Every water bottle used is made from recycled material and is 100% recyclable. To support this, #DrinkDrainDrop messaging to all runners is designed to encourage the proper draining of bottles and for them to be dropped in the assigned sacks to enable a closed loop system of recycling. In addition, there will also be compostable cups used on site for sports drinks and runners are being urged to use bottle belts to reduce overall use of plastic bottles. The latter, it is estimated, can reduce the demand for water bottles by 40%.
(© Adam Warner for Virgin Money London Marathon)
Creating a positive conversation around environmental sustainability
For fuel emissions, organisers have also made changes to reduce carbon, switching to Hydrotreated Vegetable Oil fuel over red diesel for their power generators and deploying electric lead vehicles ahead of the elite field. When it comes to waste, a system of general waste, food and recycling will be in place to reduce litter and landfill. At the end, runners’ finisher bags are made from sugarcane, also with a lower carbon footprint.
The environmentally-friendly face of the event has been welcomed by participants. “We’ve had good feedback, we’ve had positive feedback, but we know we can do more,” says Hunt, who hopes the experience of the London Marathon has a ripple effect.

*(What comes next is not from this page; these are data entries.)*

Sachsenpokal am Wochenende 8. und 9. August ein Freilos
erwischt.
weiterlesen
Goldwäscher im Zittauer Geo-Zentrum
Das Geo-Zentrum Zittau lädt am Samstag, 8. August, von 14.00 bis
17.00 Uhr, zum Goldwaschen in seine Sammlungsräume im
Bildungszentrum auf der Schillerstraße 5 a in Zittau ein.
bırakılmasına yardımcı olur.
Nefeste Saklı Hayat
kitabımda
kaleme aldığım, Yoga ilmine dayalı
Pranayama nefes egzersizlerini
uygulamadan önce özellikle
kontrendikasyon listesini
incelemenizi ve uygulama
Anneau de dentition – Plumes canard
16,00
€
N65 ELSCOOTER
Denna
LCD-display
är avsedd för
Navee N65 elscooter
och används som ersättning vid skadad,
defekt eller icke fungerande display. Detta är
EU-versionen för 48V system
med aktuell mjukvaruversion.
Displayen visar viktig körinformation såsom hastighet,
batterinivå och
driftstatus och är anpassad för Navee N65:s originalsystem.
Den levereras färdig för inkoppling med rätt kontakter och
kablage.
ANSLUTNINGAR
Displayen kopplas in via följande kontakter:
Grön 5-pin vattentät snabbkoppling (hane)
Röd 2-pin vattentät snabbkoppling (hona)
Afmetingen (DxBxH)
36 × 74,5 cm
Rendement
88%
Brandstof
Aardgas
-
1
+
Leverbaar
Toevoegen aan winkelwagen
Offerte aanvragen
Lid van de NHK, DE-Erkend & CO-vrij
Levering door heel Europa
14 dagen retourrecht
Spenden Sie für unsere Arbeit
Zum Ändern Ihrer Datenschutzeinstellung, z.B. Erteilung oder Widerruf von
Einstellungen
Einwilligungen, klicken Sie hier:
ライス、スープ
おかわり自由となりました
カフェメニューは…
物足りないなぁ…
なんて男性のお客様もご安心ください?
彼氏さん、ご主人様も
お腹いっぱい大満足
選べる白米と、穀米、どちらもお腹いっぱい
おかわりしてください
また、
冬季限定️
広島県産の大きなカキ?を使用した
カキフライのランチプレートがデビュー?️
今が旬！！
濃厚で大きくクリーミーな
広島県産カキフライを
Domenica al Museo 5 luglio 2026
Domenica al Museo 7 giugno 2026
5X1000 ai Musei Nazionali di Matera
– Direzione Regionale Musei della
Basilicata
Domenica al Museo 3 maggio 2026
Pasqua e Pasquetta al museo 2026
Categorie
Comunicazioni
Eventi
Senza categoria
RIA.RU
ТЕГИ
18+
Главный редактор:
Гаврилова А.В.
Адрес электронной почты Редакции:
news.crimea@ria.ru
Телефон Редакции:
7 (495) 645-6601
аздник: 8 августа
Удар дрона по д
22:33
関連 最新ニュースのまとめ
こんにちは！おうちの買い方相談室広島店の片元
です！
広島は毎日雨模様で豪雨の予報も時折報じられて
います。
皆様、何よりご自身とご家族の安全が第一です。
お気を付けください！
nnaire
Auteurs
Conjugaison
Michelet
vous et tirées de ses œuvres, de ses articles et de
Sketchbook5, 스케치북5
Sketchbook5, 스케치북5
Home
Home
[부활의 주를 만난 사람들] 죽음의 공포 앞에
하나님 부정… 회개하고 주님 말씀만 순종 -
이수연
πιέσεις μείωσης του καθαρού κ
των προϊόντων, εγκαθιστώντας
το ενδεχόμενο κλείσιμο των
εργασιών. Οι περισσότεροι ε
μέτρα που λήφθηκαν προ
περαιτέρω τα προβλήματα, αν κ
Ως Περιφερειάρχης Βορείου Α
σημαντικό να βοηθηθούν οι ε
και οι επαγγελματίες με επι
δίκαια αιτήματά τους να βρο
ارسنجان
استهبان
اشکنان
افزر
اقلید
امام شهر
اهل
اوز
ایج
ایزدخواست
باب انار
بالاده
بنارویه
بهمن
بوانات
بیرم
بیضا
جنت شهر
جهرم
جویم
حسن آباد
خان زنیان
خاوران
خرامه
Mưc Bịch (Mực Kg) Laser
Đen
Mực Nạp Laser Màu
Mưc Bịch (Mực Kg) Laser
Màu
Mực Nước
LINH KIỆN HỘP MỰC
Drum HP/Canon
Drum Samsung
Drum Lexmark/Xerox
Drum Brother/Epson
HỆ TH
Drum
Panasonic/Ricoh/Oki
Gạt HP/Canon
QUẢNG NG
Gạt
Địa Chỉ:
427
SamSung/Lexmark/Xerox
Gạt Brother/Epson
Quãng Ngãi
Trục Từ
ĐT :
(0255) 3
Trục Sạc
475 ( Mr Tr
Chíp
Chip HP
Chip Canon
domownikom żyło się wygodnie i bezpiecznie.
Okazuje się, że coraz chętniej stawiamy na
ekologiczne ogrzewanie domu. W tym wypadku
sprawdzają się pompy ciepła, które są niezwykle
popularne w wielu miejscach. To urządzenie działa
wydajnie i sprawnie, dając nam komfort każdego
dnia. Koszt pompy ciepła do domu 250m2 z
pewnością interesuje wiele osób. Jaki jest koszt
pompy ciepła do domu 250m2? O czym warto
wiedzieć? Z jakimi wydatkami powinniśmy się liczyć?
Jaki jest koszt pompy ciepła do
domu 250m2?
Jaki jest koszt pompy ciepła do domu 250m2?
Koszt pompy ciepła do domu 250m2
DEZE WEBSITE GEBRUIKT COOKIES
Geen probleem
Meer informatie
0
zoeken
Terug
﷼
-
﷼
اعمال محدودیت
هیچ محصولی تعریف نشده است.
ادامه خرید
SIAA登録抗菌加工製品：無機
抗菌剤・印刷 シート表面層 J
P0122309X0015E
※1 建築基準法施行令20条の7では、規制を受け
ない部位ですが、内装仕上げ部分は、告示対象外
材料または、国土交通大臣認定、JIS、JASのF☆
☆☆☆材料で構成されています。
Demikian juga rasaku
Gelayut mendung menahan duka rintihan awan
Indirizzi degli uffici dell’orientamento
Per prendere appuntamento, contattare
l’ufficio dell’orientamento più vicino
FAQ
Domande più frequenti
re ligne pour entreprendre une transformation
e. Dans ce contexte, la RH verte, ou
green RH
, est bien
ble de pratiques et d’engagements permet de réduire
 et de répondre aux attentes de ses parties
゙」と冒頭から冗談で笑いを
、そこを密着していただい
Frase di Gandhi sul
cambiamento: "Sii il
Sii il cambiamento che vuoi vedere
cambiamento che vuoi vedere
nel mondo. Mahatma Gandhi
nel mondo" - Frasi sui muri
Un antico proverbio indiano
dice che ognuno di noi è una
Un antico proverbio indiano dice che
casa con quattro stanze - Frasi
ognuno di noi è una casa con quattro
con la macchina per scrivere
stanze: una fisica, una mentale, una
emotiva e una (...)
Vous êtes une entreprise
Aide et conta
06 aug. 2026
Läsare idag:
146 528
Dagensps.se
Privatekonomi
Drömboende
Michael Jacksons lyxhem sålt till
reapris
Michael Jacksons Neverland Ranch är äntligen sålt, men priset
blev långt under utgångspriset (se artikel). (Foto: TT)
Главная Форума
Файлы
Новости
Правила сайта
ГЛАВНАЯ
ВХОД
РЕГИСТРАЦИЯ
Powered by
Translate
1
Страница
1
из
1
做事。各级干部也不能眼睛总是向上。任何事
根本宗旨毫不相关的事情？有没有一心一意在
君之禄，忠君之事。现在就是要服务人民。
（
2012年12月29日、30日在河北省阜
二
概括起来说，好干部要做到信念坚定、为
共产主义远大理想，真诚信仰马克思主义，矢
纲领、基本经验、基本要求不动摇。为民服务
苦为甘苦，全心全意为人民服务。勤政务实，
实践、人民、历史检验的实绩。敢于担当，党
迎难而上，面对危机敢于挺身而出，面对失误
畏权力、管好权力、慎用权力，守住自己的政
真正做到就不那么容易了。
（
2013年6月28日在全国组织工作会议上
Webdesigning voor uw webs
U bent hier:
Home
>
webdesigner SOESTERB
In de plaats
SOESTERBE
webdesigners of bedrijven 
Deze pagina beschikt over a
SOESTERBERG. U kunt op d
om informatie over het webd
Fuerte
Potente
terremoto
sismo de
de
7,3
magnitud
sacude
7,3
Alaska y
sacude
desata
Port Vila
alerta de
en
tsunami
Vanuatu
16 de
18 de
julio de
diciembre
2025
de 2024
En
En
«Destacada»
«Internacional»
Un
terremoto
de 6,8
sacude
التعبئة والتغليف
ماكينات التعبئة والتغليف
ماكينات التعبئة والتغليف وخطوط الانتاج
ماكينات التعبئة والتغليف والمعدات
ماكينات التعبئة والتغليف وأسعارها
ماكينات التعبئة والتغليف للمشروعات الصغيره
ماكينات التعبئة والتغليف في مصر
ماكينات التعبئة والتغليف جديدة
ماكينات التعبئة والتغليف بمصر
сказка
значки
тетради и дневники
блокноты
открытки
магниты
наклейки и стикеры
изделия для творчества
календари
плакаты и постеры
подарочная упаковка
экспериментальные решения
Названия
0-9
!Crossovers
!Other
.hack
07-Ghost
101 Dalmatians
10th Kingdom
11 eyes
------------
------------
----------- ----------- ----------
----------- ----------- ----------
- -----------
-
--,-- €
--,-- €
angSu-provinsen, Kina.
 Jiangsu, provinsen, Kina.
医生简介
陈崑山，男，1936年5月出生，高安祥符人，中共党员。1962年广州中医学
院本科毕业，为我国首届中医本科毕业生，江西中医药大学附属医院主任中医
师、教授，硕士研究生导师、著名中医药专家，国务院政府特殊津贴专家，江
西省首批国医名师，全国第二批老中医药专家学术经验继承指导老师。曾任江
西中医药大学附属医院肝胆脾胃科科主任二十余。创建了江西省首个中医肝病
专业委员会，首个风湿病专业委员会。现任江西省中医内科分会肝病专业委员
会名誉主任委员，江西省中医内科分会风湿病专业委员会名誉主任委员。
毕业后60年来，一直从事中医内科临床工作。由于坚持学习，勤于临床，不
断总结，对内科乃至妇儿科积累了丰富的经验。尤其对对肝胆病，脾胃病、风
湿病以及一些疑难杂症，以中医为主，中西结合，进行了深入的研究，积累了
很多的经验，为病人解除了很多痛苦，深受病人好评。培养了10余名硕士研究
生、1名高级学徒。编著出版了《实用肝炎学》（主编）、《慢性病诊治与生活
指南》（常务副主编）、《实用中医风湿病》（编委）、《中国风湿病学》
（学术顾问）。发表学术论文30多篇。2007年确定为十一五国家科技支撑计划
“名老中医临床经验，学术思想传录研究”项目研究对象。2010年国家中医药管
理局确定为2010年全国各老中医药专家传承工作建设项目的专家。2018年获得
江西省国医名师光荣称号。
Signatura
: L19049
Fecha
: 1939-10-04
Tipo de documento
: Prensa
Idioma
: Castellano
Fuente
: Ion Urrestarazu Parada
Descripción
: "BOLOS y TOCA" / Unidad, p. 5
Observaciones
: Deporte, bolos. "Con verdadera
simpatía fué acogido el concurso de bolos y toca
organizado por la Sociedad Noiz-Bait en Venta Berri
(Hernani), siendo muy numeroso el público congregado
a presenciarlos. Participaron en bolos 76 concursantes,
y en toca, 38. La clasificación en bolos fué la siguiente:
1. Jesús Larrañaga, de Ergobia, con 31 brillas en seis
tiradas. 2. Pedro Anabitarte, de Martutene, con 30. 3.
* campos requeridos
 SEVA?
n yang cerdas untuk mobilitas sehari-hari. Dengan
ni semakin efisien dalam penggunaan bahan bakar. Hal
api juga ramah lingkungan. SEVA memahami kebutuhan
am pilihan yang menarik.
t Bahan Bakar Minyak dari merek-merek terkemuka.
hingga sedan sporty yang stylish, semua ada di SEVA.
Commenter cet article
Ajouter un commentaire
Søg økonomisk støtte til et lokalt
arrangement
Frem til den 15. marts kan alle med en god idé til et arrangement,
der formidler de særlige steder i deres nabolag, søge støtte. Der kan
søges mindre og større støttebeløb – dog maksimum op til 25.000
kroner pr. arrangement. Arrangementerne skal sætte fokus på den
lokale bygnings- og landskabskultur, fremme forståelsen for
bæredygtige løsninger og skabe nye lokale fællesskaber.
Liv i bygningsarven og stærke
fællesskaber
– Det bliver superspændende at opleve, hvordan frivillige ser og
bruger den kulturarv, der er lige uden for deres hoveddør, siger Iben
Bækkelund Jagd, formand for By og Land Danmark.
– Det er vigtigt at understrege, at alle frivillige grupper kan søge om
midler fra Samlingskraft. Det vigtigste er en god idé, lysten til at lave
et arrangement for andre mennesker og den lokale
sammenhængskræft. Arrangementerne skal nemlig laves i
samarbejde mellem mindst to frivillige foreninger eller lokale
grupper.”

“The aim is to create a positive conversation around environmental sustainability and create behaviour change for when participants go into other running events. But we are always looking for feedback to see how we can improve and how we can do better.”
The event continues to evolve year on year, but not every environmental experiment has worked.
“We’ve been honest. We’ve trialled things and if they don’t work, that’s fine. At least we’ve tried it,” Hunt admits. “So, one example, in 2019, was capes. We picked 500 participants and the aim of those capes was to reduce discarded clothing at the start and the number of kit bags used. But we decided in the end not to continue with them because the environmental impact in the production of those capes and washing them, outweighed the waste reduction benefits.”
Organisers are conscious that the influence of the London Marathon goes well beyond Sunday and also beyond the UK, and so they take a collaborative, long-term and international view.
“We’ve been working closely with other mass participation events in the UK and also our Abbott World Marathon Majors partners to share learnings and create best practice, so the behaviour change and good environmental behaviours are taken at all events. With environmental sustainability and climate action, working together and working collaboratively is the way you will gain positive change. I think everyone recognises that you can’t do it alone,” she says.
As well as working with their partners at the Berlin, Tokyo, Boston, Chicago and New York marathons on environmental sustainability, London organisers are also seeking to make a difference in the home countries of their elite athletes.
“We wanted to support projects that had a link with where our elite athletes are from. A lot of the elite athletes are positive and endorse taking climate action. So, one of the things we are trying to do is invest in carbon balancing and carbon offsets and those projects will be based in Kenya. One example is community reforestation in Kenya,” reveals Hunt.
As for the future, Hunt is ultra-keen for London to continue to be a leader in environmental innovation and for improvement year on year. “One big area that we want to do is reduce the emissions from our own operations (aside from the events),” she says. “Being able to decarbonise those and switch to renewable forms of power and electrifying our fleet (of vehicles). Waste is another key area, so transitioning and increasing the amount of circularity in our products too.”
When it comes to climate action, London Marathon is in it for the long run.